In common law jurisdictions, registrars are usually judicial officers with the power to hear certain civil matters such as interlocutory applications and assessment of damages.  In some jurisdictions, they may also hear trials of cases if both parties consent.  Registrars are assisted by deputy-registrars, who in common law jurisdictions are sometimes called masters.

The registrar is the chief administrator of the department, normally they happen to be the head of the department. The posts of the registrar are generally created in a judicial forums such as tribunals, high courts and supreme courts and in educational universities. In the judicial forum, they manage both administrative and judicial sides in departments under the authority of the president/chairman of the tribunals and chief justices of the high courts and supreme courts. The government may also appoint one or more assistant/deputy registrars. They help the courts, the registrar, the president/chairperson, and the judges in all their official/judicial functions. They are exercising delegated powers of the Registrar. They are guardian of the seals and responsible for the court's archives and publications. 

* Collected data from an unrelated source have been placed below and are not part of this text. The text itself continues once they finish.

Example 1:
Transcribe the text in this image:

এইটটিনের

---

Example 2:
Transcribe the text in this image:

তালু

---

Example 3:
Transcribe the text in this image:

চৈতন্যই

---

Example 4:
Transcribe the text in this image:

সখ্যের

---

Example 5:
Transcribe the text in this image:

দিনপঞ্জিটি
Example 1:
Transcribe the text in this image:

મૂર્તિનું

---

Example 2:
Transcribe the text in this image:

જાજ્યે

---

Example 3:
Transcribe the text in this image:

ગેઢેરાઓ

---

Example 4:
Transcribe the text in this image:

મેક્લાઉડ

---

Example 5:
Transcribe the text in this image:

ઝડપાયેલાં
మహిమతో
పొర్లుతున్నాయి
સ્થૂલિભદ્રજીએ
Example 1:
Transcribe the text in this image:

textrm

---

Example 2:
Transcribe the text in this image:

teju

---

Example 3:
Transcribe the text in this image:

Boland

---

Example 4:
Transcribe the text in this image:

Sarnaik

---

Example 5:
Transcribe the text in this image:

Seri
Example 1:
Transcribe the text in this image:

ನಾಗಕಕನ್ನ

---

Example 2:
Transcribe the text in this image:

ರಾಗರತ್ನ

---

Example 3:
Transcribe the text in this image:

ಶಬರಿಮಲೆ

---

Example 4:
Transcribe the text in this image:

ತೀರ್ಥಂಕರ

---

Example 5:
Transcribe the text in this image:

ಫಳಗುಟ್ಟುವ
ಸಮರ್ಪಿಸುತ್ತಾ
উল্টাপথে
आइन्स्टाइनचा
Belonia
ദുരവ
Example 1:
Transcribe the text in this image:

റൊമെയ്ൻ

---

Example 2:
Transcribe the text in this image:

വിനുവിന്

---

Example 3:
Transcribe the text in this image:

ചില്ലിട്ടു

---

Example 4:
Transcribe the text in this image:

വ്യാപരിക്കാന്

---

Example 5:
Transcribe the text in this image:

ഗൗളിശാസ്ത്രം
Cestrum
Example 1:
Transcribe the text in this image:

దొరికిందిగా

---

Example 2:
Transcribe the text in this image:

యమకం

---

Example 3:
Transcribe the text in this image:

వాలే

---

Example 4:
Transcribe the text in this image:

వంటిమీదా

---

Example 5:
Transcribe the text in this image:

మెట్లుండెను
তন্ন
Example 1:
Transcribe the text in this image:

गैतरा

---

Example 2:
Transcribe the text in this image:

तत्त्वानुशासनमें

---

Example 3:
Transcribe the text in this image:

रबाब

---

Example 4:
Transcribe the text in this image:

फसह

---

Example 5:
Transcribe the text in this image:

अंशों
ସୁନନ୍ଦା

The registrar is responsible for the administrative and judicial work as are assigned by the president/chairman/judges of the tribunal/court. In the event of necessities, the registrar may pass interlocutory orders for staying the proceedings as he deems fit until the appeal is heard by the other courts.

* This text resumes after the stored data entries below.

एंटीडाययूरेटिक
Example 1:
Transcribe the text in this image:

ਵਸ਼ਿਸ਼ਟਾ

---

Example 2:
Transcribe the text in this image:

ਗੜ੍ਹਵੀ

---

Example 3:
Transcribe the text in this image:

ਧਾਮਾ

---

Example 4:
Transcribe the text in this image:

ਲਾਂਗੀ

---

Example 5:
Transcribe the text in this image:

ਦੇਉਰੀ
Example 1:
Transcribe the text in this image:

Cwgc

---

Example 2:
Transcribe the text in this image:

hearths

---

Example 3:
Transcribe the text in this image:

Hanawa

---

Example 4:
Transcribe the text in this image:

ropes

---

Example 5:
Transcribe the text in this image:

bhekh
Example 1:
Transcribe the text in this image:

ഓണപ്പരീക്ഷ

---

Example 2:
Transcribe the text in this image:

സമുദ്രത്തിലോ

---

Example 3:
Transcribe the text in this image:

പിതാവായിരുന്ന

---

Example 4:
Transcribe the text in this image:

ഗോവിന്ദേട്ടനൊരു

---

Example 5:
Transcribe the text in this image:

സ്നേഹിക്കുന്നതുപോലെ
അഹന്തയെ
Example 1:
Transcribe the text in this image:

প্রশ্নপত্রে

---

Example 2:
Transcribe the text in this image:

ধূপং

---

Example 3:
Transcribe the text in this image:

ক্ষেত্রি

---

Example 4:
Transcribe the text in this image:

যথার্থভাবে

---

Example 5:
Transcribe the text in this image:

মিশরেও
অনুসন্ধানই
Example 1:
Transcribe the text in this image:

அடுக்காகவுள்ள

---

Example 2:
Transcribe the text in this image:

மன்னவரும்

In other jurisdictions, the registrar exercises his powers with the change of nomenclature. Normally, the status of the registrar is equal to that of the district judge of Higher Judicial Service.

Hong Kong

The court's registrar, senior deputy registrars and deputy registrars serve as masters of the High Court in civil trials in the Court of First Instance.

Singapore

The Supreme Court Registry is currently headed by the Registrar of the Supreme Court. He is assisted by the deputy registrar, senior assistant registrars and the assistant registrars who perform judicial functions. Certain civil proceedings in the High Court, which are heard in chambers, are dealt with by the registrars.